Ah ha! A very specific point! "I'm taking her at her word"--that phrase is KEY. Do you know how to tell if someone is trustworthy (aka "worthy of trust")? Their words and their actions MATCH. When they say they are going to do something, they bend over backwards to be sure to get it done. Come hell or high water, they will do what they said they'd do. In fact, often a person worthy of trust doesn't "say" anything at all--they let their actions do the talking!

So if you looked at her actions, what do her actions say? Thinking back on EB when we were dating, he was honest with me, even at times when it could have been difficult. His actions were consistent: he acted like he cared and was interested. He acted like I was significant to him. Now we all have jobs, etc. and no one can "talk" all the time or any time, but I could tell he looked for time when he'd be free, and when he had free time, he contacted me! He listened. He was thoughtful OF ME (not just himself). He expressed his thoughts and feelings...and expectations and preferences. He didn't expect more of me than he expected of himself. See how those actions say "You are significant"? What do her actions say?



> A lot of this is pointless to add but it helps to read back sometimes. I don't think she is not capable of meeting what I need in a relationship. I seem to be doing all the compromising and heavy lifting and support or her needs.


I would say if she promises one thing and does another...that's a serious red flag. I would say if she can not communicate that her plans which involved you have changed...that's another serious red flag. I would say if you can not have an adult conversation and make a reasonable request for more communication...that's a HUGE red flag. I would say if she is gaslighting you and DARVO-ing you...that is a red flag the size of a football field.
_ _ _ _ _
→ Problems to work on:
A. According to the forum post, how can you tell whether someone is trustworthy?
B. Return the stretch of the forum post from "Ah ha! A very" through "do the talking!".

(Page segmentation data)
_ _ _ _ _
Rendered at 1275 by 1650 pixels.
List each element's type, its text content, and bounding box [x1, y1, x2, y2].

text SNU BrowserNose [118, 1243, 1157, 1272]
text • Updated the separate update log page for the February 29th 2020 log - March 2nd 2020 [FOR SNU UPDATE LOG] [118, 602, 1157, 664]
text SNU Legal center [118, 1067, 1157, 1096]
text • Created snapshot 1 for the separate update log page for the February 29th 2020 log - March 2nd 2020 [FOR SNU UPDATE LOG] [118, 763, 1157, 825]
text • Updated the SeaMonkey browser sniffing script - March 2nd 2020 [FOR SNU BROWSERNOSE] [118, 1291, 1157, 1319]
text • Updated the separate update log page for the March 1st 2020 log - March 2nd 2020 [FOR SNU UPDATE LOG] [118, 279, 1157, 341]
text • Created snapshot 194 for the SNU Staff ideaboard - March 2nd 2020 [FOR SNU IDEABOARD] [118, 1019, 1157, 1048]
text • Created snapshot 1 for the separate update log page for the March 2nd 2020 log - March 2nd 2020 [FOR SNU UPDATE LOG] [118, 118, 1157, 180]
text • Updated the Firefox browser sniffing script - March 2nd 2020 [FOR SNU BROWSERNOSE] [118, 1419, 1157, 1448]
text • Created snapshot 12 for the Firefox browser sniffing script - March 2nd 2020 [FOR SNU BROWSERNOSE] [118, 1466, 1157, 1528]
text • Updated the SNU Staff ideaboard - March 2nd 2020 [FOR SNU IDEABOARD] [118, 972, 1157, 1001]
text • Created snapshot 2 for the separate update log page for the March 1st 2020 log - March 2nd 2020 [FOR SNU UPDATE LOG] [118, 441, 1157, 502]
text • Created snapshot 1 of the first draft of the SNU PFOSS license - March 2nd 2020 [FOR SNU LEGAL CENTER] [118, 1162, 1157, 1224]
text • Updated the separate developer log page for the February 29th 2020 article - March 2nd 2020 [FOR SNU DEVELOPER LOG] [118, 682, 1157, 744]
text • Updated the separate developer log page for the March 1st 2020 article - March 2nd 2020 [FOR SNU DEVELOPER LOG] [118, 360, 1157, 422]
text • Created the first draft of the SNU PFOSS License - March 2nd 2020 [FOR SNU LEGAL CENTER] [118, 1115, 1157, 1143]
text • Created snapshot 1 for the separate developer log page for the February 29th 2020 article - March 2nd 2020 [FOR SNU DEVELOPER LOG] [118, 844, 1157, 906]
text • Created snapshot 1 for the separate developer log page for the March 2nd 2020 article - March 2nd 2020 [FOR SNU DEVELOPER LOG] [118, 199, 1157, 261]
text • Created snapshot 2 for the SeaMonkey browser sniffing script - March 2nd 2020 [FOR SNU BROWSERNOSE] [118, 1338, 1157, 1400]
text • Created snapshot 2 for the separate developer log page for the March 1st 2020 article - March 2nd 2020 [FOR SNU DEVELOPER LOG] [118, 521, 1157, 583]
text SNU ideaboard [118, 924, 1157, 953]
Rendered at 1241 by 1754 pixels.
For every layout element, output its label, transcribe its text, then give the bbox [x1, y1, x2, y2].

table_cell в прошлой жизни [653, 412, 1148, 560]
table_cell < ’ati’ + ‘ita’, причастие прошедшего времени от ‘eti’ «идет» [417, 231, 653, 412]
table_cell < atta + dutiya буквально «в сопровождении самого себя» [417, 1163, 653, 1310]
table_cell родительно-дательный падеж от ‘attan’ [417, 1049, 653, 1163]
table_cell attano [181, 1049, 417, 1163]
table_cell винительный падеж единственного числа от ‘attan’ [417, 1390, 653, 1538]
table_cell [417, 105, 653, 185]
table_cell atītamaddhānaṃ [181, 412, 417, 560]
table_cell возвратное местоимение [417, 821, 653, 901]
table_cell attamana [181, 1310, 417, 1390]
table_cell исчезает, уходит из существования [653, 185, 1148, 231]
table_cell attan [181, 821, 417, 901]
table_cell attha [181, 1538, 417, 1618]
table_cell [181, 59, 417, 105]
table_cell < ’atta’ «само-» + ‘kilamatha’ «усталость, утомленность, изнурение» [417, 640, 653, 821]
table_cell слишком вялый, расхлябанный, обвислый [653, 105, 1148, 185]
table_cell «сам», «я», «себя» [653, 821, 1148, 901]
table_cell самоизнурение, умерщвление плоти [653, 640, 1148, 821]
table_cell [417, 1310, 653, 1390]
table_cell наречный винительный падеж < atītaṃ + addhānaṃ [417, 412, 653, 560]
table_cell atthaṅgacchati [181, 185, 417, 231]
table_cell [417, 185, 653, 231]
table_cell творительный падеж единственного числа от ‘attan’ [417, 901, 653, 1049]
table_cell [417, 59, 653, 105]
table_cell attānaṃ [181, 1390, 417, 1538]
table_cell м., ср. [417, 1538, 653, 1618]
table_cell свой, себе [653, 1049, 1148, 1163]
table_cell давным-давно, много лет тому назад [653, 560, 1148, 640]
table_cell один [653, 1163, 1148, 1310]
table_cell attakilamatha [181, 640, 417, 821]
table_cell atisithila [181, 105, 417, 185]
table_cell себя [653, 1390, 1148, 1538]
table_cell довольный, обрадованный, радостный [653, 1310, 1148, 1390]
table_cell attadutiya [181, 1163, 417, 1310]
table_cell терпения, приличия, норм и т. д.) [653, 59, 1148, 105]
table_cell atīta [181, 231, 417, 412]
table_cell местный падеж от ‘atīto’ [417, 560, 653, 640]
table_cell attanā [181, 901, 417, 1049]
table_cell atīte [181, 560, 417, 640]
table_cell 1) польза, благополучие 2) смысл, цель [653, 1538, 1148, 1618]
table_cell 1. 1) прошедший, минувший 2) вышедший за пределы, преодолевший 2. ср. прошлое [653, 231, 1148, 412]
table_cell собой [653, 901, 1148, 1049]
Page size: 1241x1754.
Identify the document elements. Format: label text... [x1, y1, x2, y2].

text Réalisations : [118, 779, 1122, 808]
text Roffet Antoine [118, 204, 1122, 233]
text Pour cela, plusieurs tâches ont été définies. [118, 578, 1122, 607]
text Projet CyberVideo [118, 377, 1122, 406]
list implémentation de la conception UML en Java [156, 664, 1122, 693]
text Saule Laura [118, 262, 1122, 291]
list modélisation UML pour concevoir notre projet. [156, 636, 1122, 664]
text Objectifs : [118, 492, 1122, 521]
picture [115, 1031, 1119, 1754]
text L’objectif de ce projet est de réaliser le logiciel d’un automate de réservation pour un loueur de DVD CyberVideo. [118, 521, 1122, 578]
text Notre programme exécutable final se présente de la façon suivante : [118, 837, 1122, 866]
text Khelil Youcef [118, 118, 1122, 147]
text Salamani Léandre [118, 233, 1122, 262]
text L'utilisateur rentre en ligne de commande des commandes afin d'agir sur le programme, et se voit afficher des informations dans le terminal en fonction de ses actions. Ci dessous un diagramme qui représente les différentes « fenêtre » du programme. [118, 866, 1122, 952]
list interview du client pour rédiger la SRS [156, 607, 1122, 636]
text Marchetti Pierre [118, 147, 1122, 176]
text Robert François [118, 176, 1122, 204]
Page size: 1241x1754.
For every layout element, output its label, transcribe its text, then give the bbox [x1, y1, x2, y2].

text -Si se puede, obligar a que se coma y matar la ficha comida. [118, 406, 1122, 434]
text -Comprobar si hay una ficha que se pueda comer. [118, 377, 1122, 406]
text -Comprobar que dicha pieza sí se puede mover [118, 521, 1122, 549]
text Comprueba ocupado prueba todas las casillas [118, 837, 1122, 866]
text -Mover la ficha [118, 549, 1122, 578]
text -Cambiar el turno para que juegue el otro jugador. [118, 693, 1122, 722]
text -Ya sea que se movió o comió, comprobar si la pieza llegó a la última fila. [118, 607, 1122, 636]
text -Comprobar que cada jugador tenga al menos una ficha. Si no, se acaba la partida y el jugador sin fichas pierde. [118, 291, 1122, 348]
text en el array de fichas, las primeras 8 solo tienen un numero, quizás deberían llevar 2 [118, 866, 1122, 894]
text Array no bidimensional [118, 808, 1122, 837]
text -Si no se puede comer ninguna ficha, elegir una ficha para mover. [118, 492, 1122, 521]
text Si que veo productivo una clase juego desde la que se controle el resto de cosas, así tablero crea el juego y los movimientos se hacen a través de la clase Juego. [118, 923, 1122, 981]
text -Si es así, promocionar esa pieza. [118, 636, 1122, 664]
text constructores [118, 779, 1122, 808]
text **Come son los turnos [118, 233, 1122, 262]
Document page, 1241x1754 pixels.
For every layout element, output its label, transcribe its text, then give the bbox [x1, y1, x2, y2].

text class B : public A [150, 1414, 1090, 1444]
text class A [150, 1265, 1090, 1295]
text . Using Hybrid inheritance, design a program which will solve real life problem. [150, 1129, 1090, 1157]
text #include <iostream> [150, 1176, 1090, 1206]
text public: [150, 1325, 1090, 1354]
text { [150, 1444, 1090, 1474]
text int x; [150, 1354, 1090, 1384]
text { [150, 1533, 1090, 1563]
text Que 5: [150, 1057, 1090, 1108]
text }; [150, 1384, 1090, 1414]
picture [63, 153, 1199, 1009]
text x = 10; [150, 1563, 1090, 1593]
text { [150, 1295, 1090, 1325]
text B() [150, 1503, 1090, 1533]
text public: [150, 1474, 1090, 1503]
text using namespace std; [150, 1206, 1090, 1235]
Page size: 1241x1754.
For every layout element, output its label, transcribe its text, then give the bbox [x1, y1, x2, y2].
_ _ _ _ _
→ Responses in order:
A. Their words and their actions match.

B.
Ah ha! A very specific point! "I'm taking her at her word"--that phrase is KEY. Do you know how to tell if someone is trustworthy (aka "worthy of trust")? Their words and their actions MATCH. When they say they are going to do something, they bend over backwards to be sure to get it done. Come hell or high water, they will do what they said they'd do. In fact, often a person worthy of trust doesn't "say" anything at all--they let their actions do the talking!